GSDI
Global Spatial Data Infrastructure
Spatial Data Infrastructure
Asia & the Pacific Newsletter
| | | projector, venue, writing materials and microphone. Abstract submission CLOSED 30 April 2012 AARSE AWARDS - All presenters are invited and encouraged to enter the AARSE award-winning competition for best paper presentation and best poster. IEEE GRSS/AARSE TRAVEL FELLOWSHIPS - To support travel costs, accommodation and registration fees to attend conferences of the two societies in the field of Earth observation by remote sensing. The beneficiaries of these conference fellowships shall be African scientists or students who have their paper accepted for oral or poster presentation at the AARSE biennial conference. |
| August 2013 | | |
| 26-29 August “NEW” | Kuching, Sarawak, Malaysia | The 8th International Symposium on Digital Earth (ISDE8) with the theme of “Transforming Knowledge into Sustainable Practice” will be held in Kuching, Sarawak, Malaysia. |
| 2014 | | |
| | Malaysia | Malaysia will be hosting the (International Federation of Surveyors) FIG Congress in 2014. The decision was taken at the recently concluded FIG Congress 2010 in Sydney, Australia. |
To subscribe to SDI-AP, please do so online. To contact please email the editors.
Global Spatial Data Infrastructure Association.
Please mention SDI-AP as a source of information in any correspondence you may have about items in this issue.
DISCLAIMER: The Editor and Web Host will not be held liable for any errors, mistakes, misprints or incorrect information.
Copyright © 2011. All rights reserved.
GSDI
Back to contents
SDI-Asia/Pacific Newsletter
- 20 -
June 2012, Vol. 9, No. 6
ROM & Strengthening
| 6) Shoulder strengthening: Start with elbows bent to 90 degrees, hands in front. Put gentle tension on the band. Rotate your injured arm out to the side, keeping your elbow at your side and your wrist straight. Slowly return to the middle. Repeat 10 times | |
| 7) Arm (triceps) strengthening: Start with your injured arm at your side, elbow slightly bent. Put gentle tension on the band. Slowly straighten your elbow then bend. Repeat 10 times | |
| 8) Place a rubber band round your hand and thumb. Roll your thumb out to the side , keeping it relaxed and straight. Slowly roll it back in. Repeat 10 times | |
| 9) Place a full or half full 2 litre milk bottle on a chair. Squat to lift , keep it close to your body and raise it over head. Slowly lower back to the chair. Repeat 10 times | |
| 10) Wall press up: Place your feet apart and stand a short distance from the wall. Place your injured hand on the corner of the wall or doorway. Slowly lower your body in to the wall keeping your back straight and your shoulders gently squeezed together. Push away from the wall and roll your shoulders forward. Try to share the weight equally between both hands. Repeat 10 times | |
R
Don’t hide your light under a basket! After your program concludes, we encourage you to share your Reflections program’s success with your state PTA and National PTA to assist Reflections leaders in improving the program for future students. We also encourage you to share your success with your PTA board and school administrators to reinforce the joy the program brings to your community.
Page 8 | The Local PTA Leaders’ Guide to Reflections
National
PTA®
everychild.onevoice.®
■ ■ ■ ■ ■
PROBLEM TO WORK ON: Among the entries above, copy exactly only the lines starting with the one containing "Asia & the Pacific Newsletter" and going through the one containing "middle. Repeat 10 times | |", both ends included.

RESULT BELOW:
Asia & the Pacific Newsletter
| | | projector, venue, writing materials and microphone. Abstract submission CLOSED 30 April 2012 AARSE AWARDS - All presenters are invited and encouraged to enter the AARSE award-winning competition for best paper presentation and best poster. IEEE GRSS/AARSE TRAVEL FELLOWSHIPS - To support travel costs, accommodation and registration fees to attend conferences of the two societies in the field of Earth observation by remote sensing. The beneficiaries of these conference fellowships shall be African scientists or students who have their paper accepted for oral or poster presentation at the AARSE biennial conference. |
| August 2013 | | |
| 26-29 August “NEW” | Kuching, Sarawak, Malaysia | The 8th International Symposium on Digital Earth (ISDE8) with the theme of “Transforming Knowledge into Sustainable Practice” will be held in Kuching, Sarawak, Malaysia. |
| 2014 | | |
| | Malaysia | Malaysia will be hosting the (International Federation of Surveyors) FIG Congress in 2014. The decision was taken at the recently concluded FIG Congress 2010 in Sydney, Australia. |
To subscribe to SDI-AP, please do so online. To contact please email the editors.
Global Spatial Data Infrastructure Association.
Please mention SDI-AP as a source of information in any correspondence you may have about items in this issue.
DISCLAIMER: The Editor and Web Host will not be held liable for any errors, mistakes, misprints or incorrect information.
Copyright © 2011. All rights reserved.
GSDI
Back to contents
SDI-Asia/Pacific Newsletter
- 20 -
June 2012, Vol. 9, No. 6
ROM & Strengthening
| 6) Shoulder strengthening: Start with elbows bent to 90 degrees, hands in front. Put gentle tension on the band. Rotate your injured arm out to the side, keeping your elbow at your side and your wrist straight. Slowly return to the middle. Repeat 10 times | |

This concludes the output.